Pull out every row below that contains the word "blue" and list those rows.

#### Source records:

····················

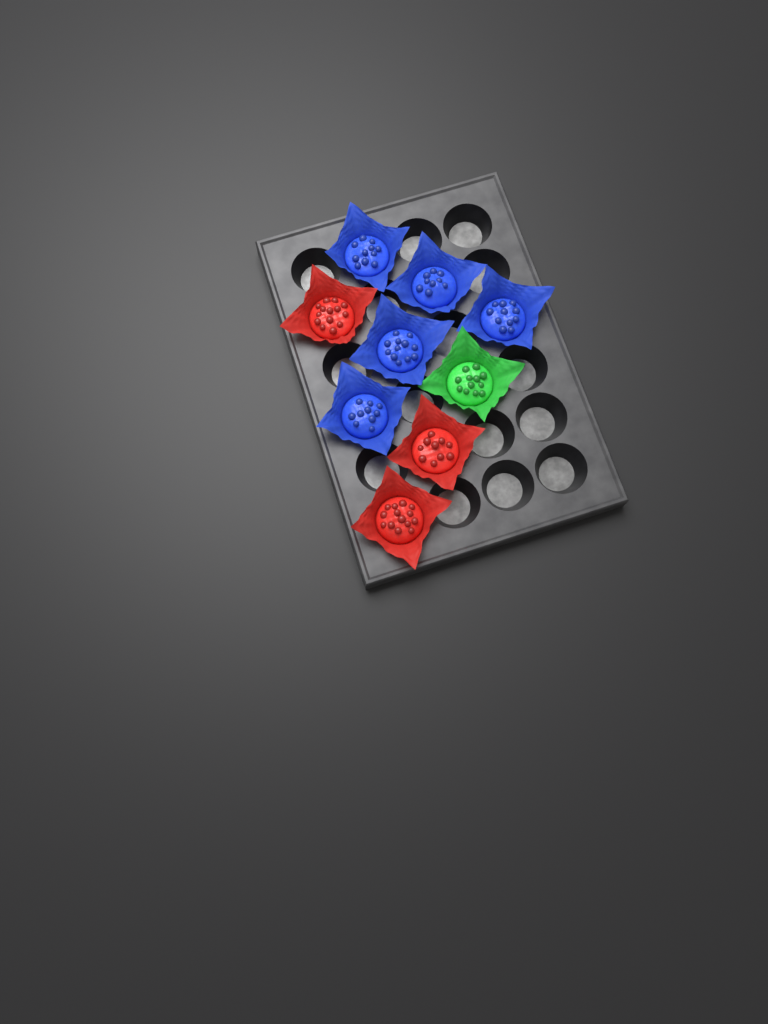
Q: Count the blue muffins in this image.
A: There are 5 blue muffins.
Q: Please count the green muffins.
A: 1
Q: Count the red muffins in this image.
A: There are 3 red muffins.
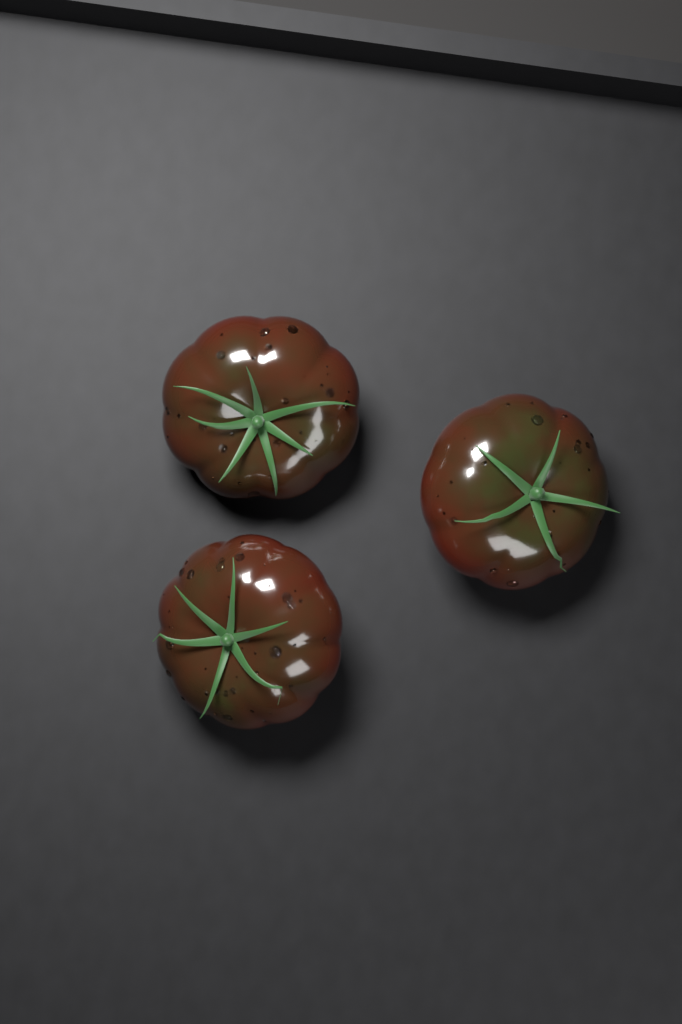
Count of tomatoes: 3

····················

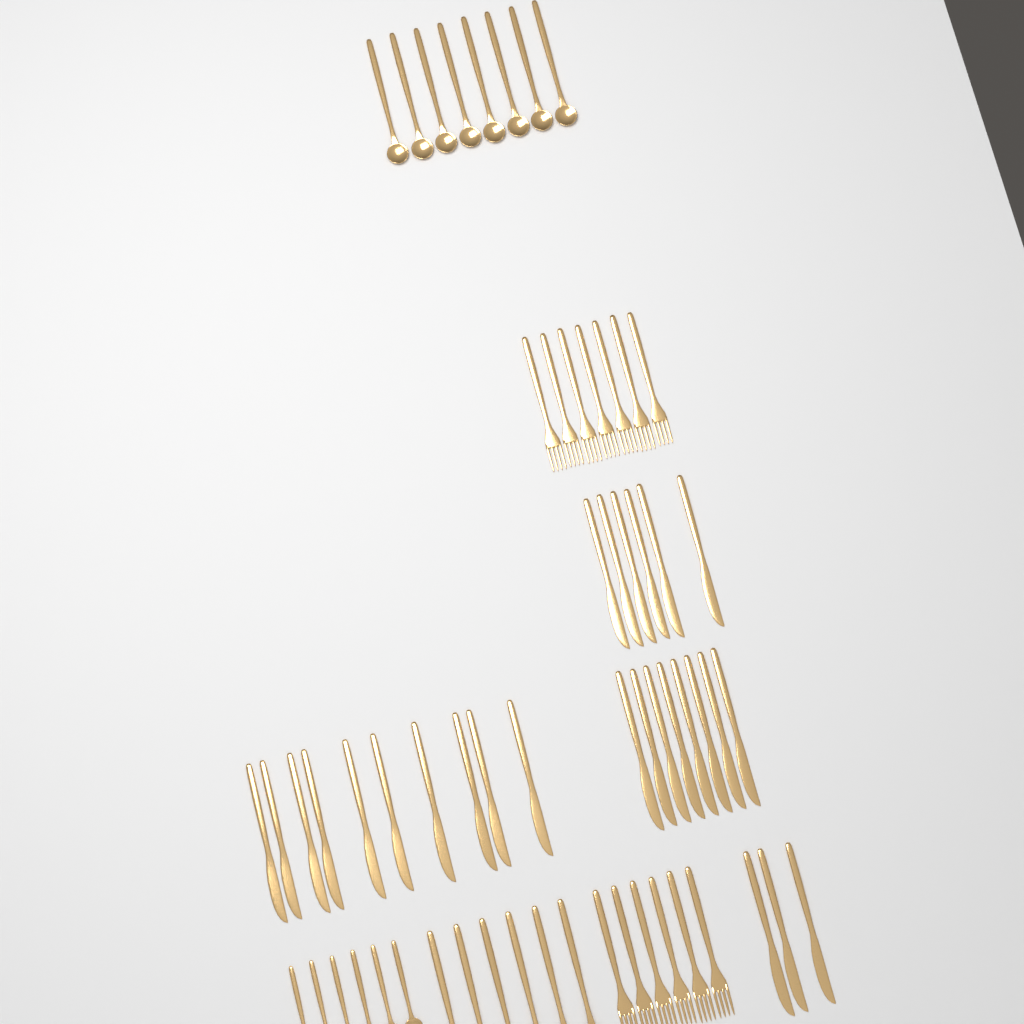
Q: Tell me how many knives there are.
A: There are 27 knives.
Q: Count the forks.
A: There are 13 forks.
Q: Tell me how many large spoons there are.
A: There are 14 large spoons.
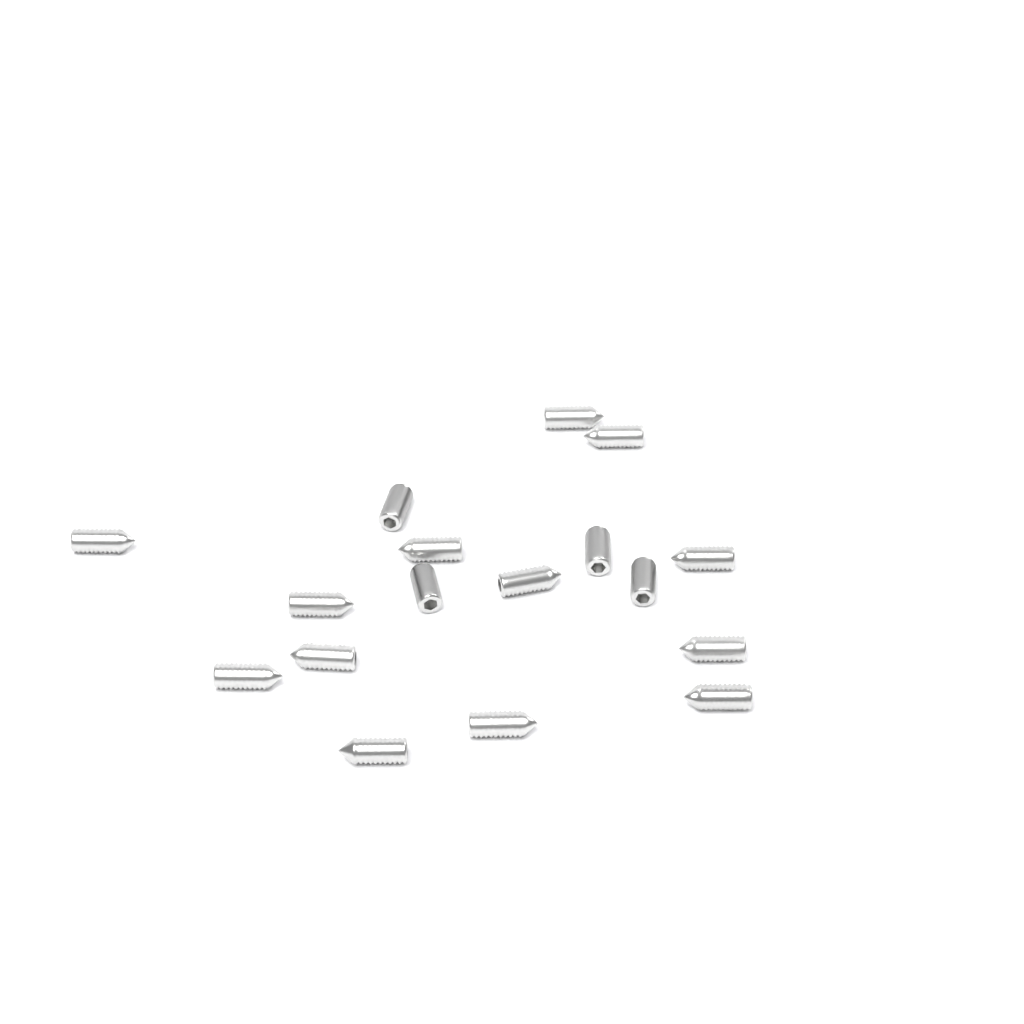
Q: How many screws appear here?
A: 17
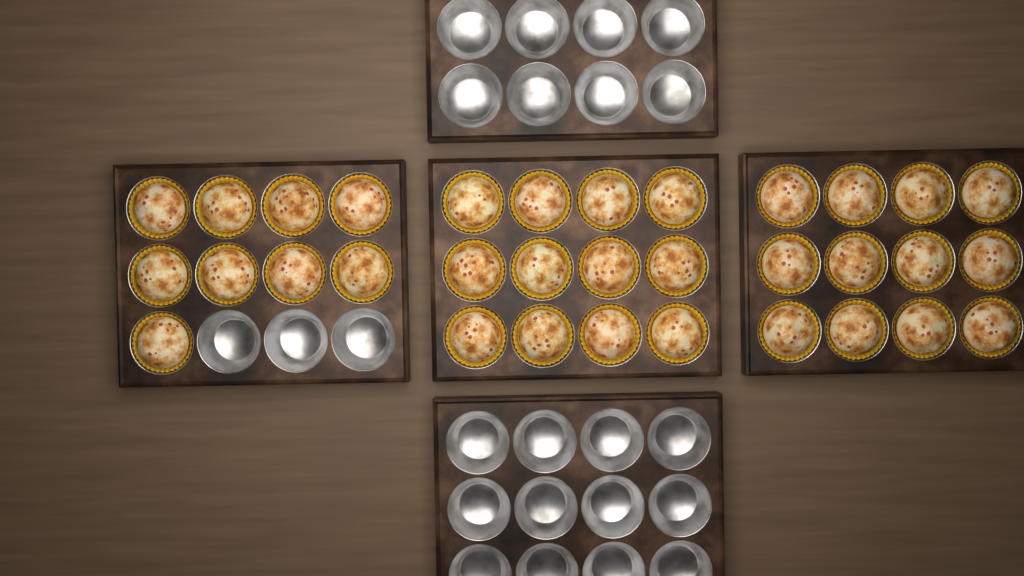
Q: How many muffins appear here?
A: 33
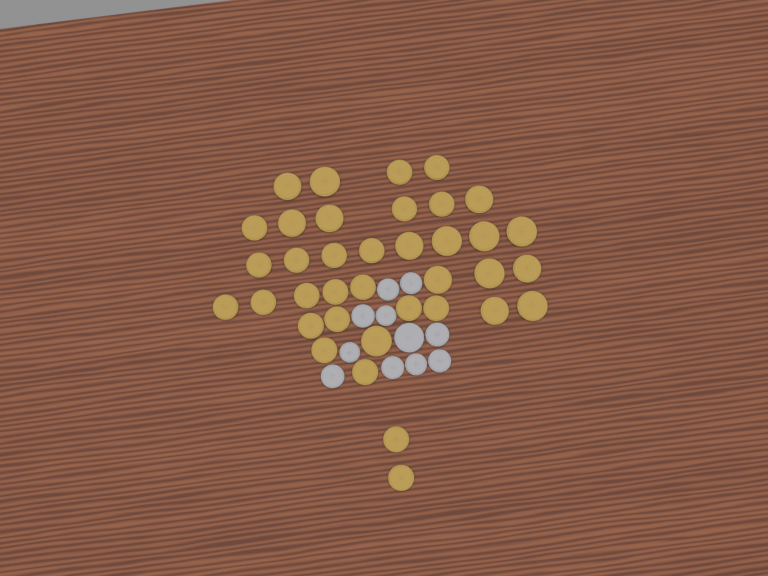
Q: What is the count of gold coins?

····················

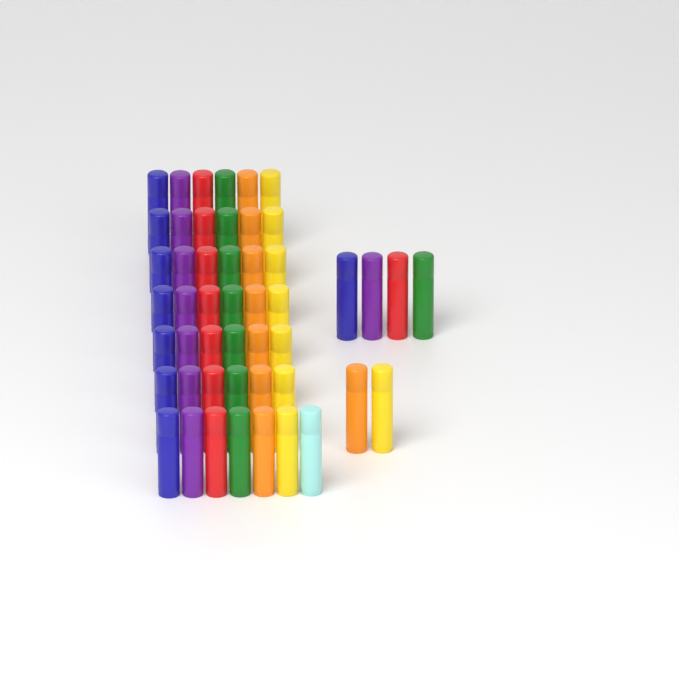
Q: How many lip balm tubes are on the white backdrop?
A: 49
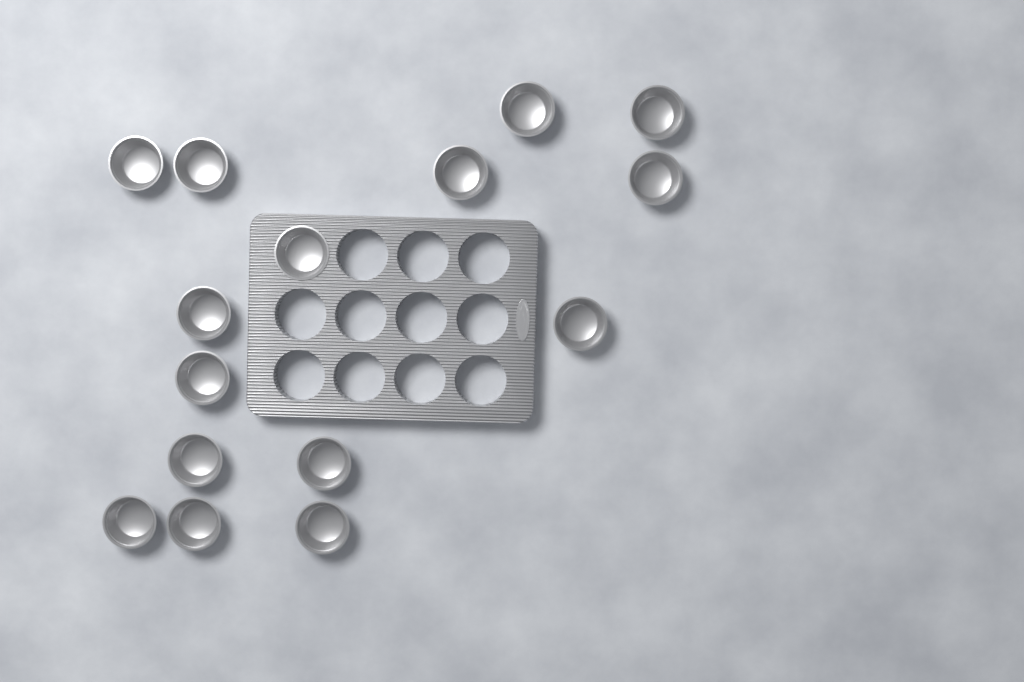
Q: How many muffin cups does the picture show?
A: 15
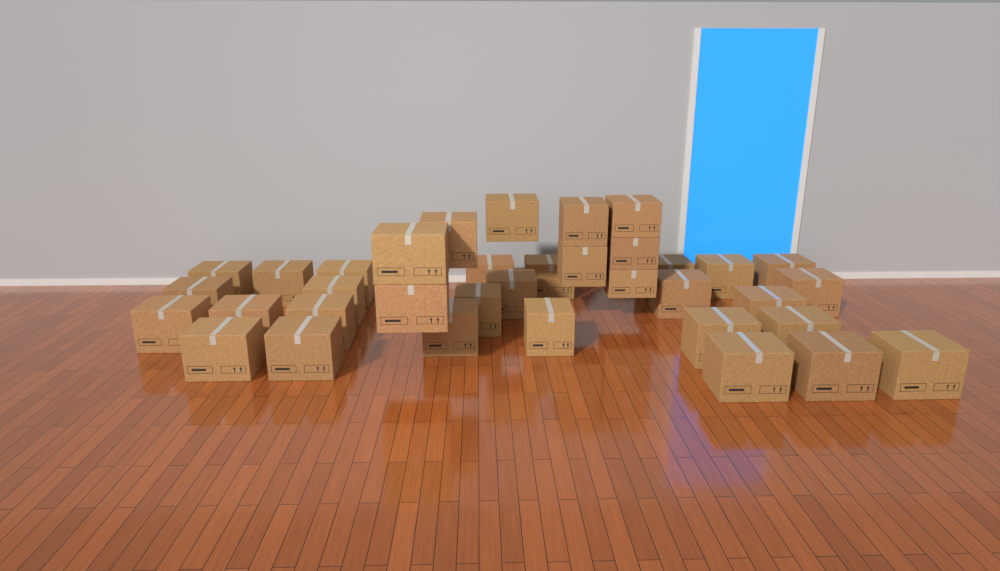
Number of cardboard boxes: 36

····················

#### Solution for this problem:
Q: Count the blue muffins in this image.
A: There are 5 blue muffins.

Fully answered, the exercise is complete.